Nori

コーダ あいのうたのNoriのレビュー・感想・評価

コーダ あいのうた(2021年製作の映画)
5.0
coda、children of deaf adults 。映画を見て初めてその呼称について認識する。聾学校があり、手話が存在していることは知っている。中学の時、1人の同級生が手話を学んでいると聞いたことはあったが、自分の心を動かされることはなく。deaf の人にも、codaにも、関わりのない人生を送ってきた。

10年程前に知り合った後輩が実はcodaであったこと、本人から聞いたのは出会ってからかなり経ってからだった。その事実を知ることで、物事の見方は変わる。知らないこと、関わりがないことについて、理解しようと努力することはなかなかない。現代人は忙しいのだ。

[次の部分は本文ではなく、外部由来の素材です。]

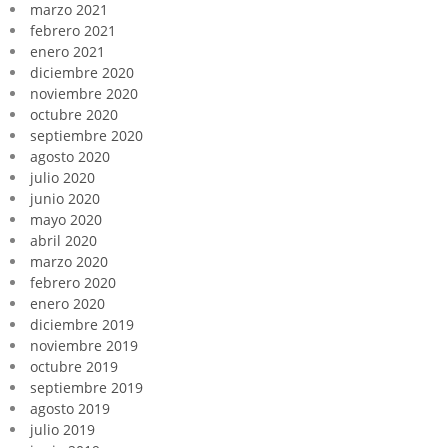
marzo 2021
febrero 2021
enero 2021
diciembre 2020
noviembre 2020
octubre 2020
septiembre 2020
agosto 2020
julio 2020
junio 2020
mayo 2020
abril 2020
marzo 2020
febrero 2020
enero 2020
diciembre 2019
noviembre 2019
octubre 2019
septiembre 2019
agosto 2019
julio 2019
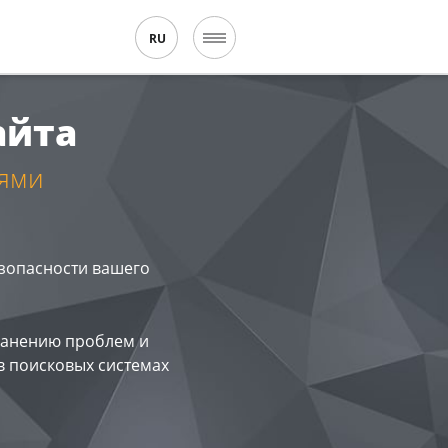
RU
айта
иями
зопасности вашего
ранению проблем и
в поисковых системах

本作を観て、deafの人々の日常、彼等に見えている風景を初めて体感した。そして、その家族と世界を繋ぐ存在として宿命づけられたcodaの日常も。
私が無知で無邪気な若者であったとして、codaの側に立って行動する可能性はあったのだろうか。codaを冷笑する側にいたのではないか。情けないことだが。

常に家族と共にあったルビー。その変化のきっかけは、ほんのささやかなこと。特定の異性への好意、それ故にたまたま所属した合唱部、顧問との出会い。人生は偶然であり、必然でもあることを、こんなにも感じさせてくれる作品もなかなかない。
そして、本当にささやかな選択の連続が、今の、そして、将来の自分の人生を形作っていく。

ルビーの恋や夢、家族がそれぞれに歩む道。心震えたし、涙した。

後日聴くことにしている、サントラが楽しみだ。そして手話、少しは学んでみようかな。